The built-in /deep-research runs on a workflow: fan out searches, fetch sources, adversarially verify each claim, synthesize a cited report. Not just web search — it also compiles a status report from Slack context, or explores a codebase to learn how a feature works.

Deep verification tech

To check and source every factual claim in a report: one agent pulls out all the claims, then a subagent checks each in detail. You can even add an agent to verify that the checker's source is high quality.

Sorting tech

1,000+ rows in one prompt degrades and won't fit in context. Use a tournament, a pipeline of pairwise-comparison agents, or bucket-rank in parallel then merge. The key lesson: comparative judgment is more reliable than absolute scoring.

Root-cause investigation cross-fn

Have agents generate hypotheses from disjoint evidence — one on logs, one on files, one on data — then face a panel of verifiers and refuters. Not just for code: sales (why did sales drop in March?), data engineering (why did the pipeline fail?), any post-mortem.

Memory & rule adherence cross-fn

For rules Claude keeps missing even in CLAUDE.md: one verifier agent per rule. The reverse is sharper — mine recent sessions for corrections you keep making, adversarially verify each, distill survivors back into CLAUDE.md.

Exploration & taste cross-fn

For taste-based work like design or naming that benefits from a rubric: have Claude explore many options, give a review agent a rubric for what good looks like, and it's done when the reviewer is satisfied — or pick via tournament.

Model routing tech

A classifier agent decides which model to use. "Explain how the auth module works" depends on how many files it has and the shape of the codebase — the classifier researches first, then routes to Sonnet or Opus.

Triaging at scale Quarantine

For a backlog humans can't fully process: a triage workflow classifies each item, dedupes against what's already tracked, and acts (attempt a fix or escalate). The safety pattern here is quarantine — agents that read untrusted public content are barred from high-privilege actions, which are done instead by the agents in charge of acting on the information. Separating reading from doing is the structural defense against prompt injection. Pair it with /loop to triage continuously. (Lightweight evals follow the same shape: run agents in their own worktrees, then spawn comparison agents to grade against a rubric.)

When not to use

Not everything needs
a panel of 5 reviewers

The authors devote a section to not using workflows, and they're clear about it: workflows are new, they create outsized results for many use cases, but they aren't needed for every task and may use significantly more tokens.
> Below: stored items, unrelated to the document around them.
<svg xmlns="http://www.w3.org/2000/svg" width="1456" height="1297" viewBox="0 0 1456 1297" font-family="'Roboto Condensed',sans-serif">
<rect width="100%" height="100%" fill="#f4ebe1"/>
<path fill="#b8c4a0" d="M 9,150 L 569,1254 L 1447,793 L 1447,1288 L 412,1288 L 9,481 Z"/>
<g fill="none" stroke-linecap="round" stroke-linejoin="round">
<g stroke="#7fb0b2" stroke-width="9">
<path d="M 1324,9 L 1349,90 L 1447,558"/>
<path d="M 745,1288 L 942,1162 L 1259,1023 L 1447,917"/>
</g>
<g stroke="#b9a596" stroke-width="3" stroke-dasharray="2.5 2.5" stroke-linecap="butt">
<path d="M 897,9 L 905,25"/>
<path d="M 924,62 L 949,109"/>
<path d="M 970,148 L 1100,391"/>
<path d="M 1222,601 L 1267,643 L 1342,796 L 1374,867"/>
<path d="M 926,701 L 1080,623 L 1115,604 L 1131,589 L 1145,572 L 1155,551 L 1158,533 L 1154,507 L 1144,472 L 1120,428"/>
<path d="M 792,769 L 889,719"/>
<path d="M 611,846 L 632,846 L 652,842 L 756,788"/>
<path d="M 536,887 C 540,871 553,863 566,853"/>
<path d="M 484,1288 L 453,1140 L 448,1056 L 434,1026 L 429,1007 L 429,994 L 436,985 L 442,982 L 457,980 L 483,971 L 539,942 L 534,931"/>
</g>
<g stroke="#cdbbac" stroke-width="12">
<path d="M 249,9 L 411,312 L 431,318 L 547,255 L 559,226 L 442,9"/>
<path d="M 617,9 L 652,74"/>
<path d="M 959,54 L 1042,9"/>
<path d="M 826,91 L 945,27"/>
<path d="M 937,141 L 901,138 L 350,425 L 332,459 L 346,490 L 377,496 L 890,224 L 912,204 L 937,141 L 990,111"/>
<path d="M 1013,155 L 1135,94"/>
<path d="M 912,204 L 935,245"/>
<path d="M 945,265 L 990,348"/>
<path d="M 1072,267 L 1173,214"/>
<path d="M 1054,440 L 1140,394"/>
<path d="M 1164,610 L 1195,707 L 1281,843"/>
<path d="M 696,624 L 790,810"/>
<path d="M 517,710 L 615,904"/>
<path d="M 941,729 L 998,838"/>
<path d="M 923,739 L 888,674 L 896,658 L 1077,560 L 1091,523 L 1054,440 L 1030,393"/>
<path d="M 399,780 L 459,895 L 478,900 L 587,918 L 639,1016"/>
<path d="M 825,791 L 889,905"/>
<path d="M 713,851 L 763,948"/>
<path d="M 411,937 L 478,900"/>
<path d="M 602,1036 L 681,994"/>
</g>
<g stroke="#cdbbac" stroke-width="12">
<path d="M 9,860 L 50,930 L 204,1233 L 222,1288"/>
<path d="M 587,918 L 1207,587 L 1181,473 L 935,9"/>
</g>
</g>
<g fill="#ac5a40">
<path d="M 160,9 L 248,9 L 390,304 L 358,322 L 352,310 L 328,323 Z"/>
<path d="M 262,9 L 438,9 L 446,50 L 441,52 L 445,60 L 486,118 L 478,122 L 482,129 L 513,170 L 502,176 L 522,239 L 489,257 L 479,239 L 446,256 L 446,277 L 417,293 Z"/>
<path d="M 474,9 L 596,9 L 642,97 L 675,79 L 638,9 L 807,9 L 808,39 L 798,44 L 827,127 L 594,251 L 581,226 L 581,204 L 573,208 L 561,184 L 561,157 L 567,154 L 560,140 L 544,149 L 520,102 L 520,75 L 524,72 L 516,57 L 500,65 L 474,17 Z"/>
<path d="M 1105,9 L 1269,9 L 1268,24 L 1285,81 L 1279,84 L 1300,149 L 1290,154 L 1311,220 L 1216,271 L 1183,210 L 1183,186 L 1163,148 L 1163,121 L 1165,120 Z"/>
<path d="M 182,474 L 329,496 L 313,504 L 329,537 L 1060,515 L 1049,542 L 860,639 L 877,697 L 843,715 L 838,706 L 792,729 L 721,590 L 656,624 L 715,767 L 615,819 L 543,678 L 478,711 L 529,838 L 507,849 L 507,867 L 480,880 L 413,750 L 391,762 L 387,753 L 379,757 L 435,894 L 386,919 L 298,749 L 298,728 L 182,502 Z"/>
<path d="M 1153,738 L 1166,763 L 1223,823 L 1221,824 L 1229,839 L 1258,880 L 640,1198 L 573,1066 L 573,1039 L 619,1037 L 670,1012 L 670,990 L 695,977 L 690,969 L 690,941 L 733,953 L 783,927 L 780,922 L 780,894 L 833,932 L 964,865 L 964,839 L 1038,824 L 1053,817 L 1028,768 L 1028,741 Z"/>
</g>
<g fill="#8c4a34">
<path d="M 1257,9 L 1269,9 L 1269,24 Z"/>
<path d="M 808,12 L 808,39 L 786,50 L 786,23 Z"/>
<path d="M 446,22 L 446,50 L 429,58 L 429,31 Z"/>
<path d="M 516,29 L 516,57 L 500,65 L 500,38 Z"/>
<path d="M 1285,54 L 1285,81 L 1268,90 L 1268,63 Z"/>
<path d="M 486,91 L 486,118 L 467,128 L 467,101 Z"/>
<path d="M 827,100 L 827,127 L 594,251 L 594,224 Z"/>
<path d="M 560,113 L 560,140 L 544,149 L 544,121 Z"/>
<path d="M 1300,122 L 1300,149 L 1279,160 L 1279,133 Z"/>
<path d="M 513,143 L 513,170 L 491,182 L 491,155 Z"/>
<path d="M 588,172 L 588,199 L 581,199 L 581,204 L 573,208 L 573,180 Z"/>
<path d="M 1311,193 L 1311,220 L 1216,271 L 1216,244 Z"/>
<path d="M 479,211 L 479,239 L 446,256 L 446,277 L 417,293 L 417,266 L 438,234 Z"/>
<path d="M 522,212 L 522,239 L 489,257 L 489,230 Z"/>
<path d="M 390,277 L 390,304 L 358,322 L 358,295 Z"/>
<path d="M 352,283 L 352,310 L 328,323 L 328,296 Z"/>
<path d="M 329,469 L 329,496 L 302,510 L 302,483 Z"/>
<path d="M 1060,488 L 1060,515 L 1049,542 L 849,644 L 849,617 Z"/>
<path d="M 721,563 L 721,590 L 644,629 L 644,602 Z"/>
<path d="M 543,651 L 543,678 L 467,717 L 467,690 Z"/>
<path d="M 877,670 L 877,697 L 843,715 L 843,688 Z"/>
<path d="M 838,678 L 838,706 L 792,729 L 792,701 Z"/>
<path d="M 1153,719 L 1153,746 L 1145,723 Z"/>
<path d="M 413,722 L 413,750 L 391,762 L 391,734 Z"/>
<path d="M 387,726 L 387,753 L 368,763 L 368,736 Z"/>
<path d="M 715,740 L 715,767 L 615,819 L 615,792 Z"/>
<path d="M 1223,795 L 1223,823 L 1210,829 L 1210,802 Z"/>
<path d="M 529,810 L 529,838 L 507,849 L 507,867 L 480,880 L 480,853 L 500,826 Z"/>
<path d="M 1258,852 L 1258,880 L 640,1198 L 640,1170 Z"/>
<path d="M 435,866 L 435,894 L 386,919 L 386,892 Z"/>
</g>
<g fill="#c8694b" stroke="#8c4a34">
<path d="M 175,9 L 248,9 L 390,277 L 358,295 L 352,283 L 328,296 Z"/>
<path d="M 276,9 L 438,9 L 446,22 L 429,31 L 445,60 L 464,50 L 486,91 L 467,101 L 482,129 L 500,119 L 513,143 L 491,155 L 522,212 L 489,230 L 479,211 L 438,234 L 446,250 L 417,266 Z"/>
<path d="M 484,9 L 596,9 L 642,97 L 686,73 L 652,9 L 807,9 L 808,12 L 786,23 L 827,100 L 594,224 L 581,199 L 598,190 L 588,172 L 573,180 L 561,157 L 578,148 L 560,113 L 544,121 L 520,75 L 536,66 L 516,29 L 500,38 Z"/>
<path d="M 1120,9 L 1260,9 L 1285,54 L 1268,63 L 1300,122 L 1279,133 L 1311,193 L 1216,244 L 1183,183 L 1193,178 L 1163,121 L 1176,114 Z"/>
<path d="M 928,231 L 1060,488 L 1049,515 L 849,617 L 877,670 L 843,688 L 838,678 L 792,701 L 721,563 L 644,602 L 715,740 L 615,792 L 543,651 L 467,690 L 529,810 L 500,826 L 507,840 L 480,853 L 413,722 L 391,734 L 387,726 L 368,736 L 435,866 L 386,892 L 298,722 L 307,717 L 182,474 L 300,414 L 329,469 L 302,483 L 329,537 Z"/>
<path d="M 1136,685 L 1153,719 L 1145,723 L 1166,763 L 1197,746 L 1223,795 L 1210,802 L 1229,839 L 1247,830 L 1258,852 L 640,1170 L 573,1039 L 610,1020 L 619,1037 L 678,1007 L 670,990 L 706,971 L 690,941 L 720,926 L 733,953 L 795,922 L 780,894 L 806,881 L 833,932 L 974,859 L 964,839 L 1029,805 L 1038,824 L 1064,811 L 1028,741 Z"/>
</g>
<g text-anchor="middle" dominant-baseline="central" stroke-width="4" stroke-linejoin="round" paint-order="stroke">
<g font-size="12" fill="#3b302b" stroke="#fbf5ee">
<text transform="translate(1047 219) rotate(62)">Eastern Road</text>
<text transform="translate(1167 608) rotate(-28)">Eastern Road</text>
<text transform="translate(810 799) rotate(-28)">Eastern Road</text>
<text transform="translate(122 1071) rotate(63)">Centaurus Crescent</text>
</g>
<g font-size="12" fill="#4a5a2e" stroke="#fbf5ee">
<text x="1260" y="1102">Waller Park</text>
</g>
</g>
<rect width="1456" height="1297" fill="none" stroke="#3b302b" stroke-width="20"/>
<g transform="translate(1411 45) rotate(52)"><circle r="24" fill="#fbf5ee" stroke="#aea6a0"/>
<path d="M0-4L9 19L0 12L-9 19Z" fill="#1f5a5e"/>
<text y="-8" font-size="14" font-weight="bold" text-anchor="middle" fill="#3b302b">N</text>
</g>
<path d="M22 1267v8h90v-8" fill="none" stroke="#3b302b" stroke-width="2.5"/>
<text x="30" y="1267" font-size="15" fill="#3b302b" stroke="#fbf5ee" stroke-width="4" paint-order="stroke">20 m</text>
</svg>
⚠ For regular coding tasks, ask yourself first

Does it really need more compute? Workflows are for pushing Claude Code into places you couldn't reach before — not for piling onto every small task. As the authors put it —

“most traditional coding tasks do not need a panel of 5 reviewers.”

Tips for using them well

Beyond big tasks, a few more ways in

◇ Quick workflow

Not just for large tasks

You can prompt a "quick workflow" — for instance, a fast adversarial review of an assumption. A one-line ask.

◇ /loop + /goal

Pair with cadence and a hard target

For repeatable workflows (triage, research, verification), pair with /loop to run at regular intervals and /goal to set a hard completion requirement.

◇ Token budget

Cap it

Prompt it with a budget like "use 10k tokens" to set a ceiling on how many tokens the task uses.

◇ Save & share

Keep and distribute

Press s in the menu to save; check into ~/.claude/workflows or ship via a skill. Prompt Claude to treat it as a template, not a script to run verbatim.

Reading both together

The logic closes

The prior piece answers "what this is, and why the plan should move into code"; this one answers "how to build it, how to use it, when not to." Read together, the chain closes:

A single context goes lazy, biased, and drifting on long tasks (this piece)
→ so the plan moves out of the model's context into a deterministic script (prior thesis)
→ and once it's there, adversarial verify / tournament / loop-until-dry / quarantine go from "hope the model remembers" to "the code enforces it" (this piece)

That's exactly what separates a workflow from "just run more agents in parallel" — it writes how quality is guaranteed into the code too.